David Boud & Elizabeth Molloy (red.) (2013). Feedback in higher education. Understanding it and doing it well. London: Routledge. 229 pagina’s. ISBN 0415692288, 9780415692281.
Feedback wordt door zowel studenten als docenten gezien als een zeer belangrijk ingrediënt van onderwijs. Maar toch, docenten klagen dat studenten er zo weinig mee doen en studenten klagen dat ze niet genoeg feedback krijgen. Dit gegeven vormt het startpunt van het boek. Boud en Molloy geven aan dat feedback in de praktijk nog veel te vaak bestaat uit eenrichtingsverkeer van de docent naar de lerende. Daarbij gaat de docent uit van de veronderstelling dat feedback compleet is wanneer deze weergeeft hoe een bepaalde taak is uitgevoerd.
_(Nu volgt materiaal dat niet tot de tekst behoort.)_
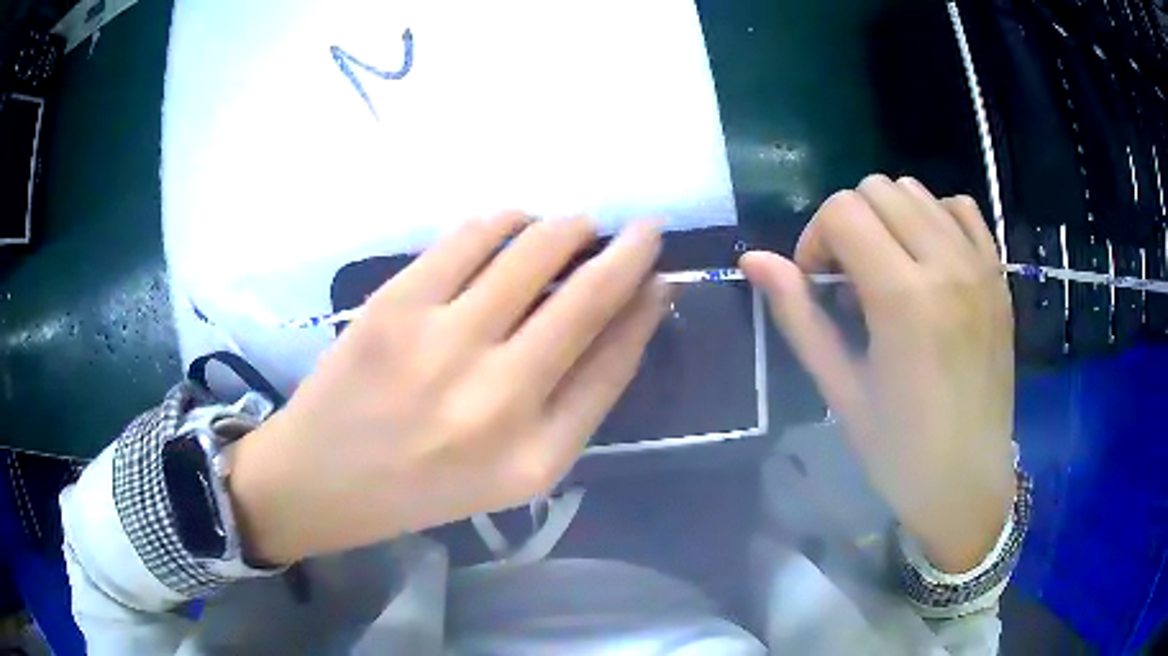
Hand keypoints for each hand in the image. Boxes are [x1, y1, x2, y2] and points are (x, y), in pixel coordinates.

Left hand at [230, 214, 666, 563]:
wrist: (321, 480)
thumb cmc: (421, 487)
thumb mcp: (510, 474)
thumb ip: (570, 404)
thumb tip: (622, 317)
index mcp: (535, 458)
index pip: (615, 363)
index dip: (646, 310)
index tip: (660, 277)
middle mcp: (497, 401)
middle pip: (587, 299)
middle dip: (630, 252)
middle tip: (646, 227)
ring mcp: (440, 345)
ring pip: (533, 250)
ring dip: (570, 227)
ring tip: (578, 225)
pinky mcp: (394, 306)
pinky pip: (470, 237)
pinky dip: (506, 220)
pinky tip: (515, 222)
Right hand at [742, 175, 1014, 572]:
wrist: (968, 482)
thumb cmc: (899, 451)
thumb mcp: (840, 390)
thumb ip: (798, 315)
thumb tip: (754, 260)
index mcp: (904, 298)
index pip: (842, 211)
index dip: (816, 239)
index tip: (820, 285)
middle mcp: (946, 264)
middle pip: (877, 189)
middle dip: (849, 224)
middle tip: (852, 281)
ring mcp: (979, 265)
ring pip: (916, 191)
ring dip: (889, 219)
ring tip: (891, 271)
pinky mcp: (998, 275)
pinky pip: (960, 209)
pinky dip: (935, 218)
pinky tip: (929, 261)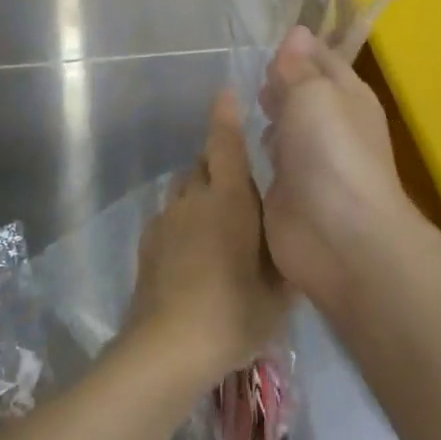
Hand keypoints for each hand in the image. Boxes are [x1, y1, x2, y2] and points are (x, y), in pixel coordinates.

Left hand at [124, 92, 290, 380]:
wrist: (169, 346)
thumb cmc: (235, 311)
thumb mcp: (280, 290)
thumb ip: (287, 253)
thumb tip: (293, 231)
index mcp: (229, 199)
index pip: (225, 143)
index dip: (225, 116)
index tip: (226, 93)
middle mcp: (194, 198)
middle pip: (202, 163)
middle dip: (219, 162)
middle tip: (241, 183)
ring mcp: (166, 219)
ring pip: (184, 189)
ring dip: (200, 191)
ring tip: (218, 220)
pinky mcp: (147, 243)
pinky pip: (169, 216)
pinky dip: (184, 220)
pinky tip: (194, 251)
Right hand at [259, 26, 420, 306]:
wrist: (339, 235)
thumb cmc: (330, 150)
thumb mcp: (313, 94)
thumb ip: (298, 66)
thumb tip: (297, 32)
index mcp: (347, 95)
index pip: (321, 59)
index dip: (296, 47)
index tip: (263, 36)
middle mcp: (330, 124)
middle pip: (300, 93)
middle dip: (276, 81)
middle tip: (245, 70)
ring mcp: (308, 160)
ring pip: (283, 126)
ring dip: (264, 115)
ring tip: (235, 100)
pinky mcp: (286, 191)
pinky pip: (266, 161)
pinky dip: (253, 149)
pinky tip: (231, 140)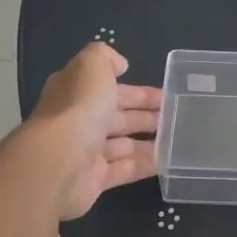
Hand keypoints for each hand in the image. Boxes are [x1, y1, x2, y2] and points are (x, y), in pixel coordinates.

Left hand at [26, 42, 162, 219]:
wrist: (58, 163)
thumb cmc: (78, 109)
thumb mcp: (92, 67)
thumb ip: (105, 57)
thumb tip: (120, 64)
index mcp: (76, 92)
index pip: (110, 88)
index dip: (138, 91)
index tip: (166, 94)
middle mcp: (79, 121)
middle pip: (118, 116)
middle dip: (147, 115)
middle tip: (177, 117)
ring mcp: (86, 152)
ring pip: (123, 144)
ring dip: (149, 141)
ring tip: (178, 140)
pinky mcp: (94, 179)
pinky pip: (125, 169)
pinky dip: (145, 164)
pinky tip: (168, 161)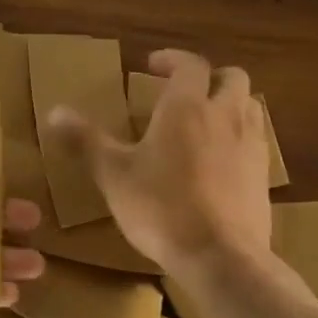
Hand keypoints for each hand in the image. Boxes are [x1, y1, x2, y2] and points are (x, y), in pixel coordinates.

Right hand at [47, 48, 268, 271]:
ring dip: (230, 104)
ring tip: (205, 122)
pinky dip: (240, 138)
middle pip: (232, 77)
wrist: (221, 257)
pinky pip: (257, 141)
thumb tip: (54, 112)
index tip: (152, 65)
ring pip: (250, 107)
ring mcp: (250, 146)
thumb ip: (85, 140)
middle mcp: (224, 117)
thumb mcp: (112, 174)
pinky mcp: (264, 177)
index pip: (189, 65)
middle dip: (210, 77)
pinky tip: (219, 162)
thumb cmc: (161, 207)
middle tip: (184, 92)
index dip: (172, 59)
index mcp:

Het vervolg van het boek zet sterk in op het begrijpen van het fenomeen feedback en op inzicht in de problematiek van de huidige praktijk.
Problemen rondom feedback
• Perceptie van docenten: het ligt aan de student, die herkent de feedback niet,
• Verschil van interpretatie: studenten interpreteren feedback anders dan de docenten die de feedback geven,
• Impact op het leren: de huidige vorm van feedback leidt in veel gevallen niet tot beter leren,
• Zo veel werk: leraren/docenten kunnen gedesillusioneerd raken,
• Beoordeeld worden: sterk beoordelende opmerkingen wekken weerstand op, voorzichtig geformuleerde opmerkingen leiden
tot onduidelijkheid.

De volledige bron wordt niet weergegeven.